Source records
§ §

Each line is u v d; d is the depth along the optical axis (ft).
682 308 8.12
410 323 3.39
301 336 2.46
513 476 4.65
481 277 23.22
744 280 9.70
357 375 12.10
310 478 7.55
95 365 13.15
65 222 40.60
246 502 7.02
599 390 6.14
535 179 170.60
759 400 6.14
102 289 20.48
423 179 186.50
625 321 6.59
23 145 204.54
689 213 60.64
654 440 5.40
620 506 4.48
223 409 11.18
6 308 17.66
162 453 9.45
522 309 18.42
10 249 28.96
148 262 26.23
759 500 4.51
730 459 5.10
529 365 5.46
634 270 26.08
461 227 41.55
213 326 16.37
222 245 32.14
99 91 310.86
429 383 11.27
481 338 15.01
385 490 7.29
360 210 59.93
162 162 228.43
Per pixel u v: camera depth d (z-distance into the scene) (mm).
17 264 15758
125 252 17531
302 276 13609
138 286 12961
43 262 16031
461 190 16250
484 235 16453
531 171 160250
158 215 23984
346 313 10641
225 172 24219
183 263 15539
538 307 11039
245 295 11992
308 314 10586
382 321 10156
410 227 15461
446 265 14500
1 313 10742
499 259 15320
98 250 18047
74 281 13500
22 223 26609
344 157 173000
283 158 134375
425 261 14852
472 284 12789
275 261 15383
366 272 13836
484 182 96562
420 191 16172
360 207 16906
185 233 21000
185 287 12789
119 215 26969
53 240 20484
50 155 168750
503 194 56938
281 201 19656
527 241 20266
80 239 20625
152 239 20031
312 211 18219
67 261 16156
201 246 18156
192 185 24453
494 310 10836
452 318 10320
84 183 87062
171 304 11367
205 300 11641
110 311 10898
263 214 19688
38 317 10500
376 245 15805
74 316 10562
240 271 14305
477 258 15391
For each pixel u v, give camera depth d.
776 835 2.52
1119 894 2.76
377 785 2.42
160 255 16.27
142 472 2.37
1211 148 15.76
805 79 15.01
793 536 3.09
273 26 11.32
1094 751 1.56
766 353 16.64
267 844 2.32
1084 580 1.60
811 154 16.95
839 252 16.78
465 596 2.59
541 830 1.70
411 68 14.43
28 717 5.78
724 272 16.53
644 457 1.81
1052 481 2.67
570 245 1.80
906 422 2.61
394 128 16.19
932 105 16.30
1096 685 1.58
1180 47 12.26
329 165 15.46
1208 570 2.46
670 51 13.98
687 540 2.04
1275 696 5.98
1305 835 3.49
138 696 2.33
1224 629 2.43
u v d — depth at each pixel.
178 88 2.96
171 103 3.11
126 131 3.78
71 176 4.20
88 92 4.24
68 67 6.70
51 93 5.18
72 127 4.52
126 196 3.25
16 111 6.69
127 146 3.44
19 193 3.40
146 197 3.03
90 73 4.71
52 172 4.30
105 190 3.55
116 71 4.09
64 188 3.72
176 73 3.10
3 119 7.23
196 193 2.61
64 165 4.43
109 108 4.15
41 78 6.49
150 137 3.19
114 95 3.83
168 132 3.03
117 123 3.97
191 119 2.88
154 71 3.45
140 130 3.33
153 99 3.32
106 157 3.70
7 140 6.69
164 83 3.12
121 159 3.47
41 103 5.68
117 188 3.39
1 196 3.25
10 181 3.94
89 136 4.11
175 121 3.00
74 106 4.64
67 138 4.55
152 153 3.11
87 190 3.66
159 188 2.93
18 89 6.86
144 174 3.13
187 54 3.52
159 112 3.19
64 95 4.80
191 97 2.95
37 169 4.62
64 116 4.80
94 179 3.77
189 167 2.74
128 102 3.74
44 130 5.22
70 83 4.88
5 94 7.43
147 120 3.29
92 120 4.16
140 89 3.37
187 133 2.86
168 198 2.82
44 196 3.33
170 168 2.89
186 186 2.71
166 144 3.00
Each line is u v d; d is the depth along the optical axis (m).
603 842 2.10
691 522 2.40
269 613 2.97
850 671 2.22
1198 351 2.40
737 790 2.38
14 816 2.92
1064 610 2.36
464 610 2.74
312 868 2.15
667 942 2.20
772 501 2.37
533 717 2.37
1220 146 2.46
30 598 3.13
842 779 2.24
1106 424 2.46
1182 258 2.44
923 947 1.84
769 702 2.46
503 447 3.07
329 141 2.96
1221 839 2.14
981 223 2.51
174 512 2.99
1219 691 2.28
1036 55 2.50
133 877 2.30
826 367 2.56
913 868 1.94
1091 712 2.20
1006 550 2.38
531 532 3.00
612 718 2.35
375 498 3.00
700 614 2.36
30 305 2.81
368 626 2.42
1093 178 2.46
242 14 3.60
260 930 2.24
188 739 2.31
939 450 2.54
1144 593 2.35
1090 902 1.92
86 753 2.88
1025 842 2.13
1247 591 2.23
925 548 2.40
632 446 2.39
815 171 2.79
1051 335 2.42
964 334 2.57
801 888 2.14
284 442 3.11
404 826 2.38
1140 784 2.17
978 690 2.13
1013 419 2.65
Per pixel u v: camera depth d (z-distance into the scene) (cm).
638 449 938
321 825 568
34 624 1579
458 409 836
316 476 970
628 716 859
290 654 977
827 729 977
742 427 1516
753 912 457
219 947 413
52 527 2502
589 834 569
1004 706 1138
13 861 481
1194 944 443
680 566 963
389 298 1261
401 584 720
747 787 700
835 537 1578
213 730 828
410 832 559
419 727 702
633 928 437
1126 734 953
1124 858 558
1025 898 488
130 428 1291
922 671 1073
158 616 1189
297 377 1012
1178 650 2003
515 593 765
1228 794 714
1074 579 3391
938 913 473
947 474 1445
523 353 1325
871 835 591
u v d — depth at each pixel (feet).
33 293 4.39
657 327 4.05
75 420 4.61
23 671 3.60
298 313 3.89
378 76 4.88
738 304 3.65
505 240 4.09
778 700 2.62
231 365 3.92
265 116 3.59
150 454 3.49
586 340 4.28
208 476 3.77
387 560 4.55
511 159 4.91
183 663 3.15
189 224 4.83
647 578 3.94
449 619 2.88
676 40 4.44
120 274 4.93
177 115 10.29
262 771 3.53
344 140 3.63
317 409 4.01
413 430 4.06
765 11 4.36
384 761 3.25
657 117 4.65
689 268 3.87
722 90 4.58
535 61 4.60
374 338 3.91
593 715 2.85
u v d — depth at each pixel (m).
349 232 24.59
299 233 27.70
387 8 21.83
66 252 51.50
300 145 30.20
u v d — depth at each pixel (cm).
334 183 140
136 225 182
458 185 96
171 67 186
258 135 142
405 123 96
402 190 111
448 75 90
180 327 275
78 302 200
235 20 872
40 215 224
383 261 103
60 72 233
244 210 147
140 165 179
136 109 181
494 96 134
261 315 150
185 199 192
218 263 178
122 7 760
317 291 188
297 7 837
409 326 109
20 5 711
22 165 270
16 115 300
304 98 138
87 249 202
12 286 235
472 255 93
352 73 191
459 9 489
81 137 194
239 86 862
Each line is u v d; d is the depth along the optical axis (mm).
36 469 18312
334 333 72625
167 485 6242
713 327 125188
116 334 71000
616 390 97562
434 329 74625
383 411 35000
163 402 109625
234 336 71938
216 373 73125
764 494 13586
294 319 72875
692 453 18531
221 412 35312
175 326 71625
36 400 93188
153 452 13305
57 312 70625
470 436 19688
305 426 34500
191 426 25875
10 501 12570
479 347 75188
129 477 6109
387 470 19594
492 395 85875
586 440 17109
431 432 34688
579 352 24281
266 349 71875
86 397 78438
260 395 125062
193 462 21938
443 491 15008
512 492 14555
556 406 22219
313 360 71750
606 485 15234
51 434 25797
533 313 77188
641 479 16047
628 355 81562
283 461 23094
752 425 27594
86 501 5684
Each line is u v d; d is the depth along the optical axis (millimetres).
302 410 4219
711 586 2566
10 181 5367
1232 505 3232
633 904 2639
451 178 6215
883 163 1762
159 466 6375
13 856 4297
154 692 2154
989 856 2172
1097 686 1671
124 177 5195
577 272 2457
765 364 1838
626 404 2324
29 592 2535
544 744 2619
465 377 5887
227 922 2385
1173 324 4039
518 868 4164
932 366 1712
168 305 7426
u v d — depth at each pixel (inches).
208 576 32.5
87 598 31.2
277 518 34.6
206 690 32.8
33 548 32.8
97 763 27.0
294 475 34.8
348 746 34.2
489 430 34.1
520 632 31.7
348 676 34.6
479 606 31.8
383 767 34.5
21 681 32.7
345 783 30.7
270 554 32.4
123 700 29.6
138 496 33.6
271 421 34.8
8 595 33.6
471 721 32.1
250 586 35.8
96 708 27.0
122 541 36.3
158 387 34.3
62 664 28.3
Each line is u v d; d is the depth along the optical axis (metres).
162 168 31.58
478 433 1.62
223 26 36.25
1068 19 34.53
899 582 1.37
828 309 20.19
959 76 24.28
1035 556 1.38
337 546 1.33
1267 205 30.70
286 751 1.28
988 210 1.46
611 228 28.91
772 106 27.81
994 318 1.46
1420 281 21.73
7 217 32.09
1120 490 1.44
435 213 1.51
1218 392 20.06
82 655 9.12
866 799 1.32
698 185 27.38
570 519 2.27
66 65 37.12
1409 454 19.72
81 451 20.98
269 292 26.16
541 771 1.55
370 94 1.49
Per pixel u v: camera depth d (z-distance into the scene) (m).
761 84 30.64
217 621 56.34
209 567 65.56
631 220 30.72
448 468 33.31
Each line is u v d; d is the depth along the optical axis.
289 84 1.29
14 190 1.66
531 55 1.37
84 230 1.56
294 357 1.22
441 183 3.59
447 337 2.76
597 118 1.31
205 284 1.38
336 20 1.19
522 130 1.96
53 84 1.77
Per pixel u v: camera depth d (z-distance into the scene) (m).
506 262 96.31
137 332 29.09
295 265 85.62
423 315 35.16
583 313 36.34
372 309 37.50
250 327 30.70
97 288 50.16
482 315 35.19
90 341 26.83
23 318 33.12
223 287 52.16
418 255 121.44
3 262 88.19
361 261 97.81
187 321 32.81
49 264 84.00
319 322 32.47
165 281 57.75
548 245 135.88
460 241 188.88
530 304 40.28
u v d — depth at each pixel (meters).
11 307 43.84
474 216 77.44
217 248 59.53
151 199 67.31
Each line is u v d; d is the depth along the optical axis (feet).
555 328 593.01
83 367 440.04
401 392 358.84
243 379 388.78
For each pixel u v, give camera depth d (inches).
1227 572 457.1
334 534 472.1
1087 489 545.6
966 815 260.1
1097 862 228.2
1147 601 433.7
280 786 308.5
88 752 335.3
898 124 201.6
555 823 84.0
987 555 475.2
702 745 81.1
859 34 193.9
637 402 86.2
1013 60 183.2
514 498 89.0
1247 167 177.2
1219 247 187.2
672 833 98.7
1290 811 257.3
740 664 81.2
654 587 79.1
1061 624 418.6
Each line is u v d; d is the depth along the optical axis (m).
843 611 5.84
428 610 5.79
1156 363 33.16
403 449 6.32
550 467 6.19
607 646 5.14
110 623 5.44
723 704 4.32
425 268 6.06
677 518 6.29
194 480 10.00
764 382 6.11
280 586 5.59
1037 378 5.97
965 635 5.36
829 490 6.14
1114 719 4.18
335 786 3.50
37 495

§ §

■ Task goal ■
Copy out the lines above exactly, beginning at the one that contains "481 338 15.01" and ending at the one that contains "185 287 12789".

■ Output ■
481 338 15.01
385 490 7.29
360 210 59.93
162 162 228.43
Per pixel u v: camera depth d (z-distance into the scene) (mm).
17 264 15758
125 252 17531
302 276 13609
138 286 12961
43 262 16031
461 190 16250
484 235 16453
531 171 160250
158 215 23984
346 313 10641
225 172 24219
183 263 15539
538 307 11039
245 295 11992
308 314 10586
382 321 10156
410 227 15461
446 265 14500
1 313 10742
499 259 15320
98 250 18047
74 281 13500
22 223 26609
344 157 173000
283 158 134375
425 261 14852
472 284 12789
275 261 15383
366 272 13836
484 182 96562
420 191 16172
360 207 16906
185 233 21000
185 287 12789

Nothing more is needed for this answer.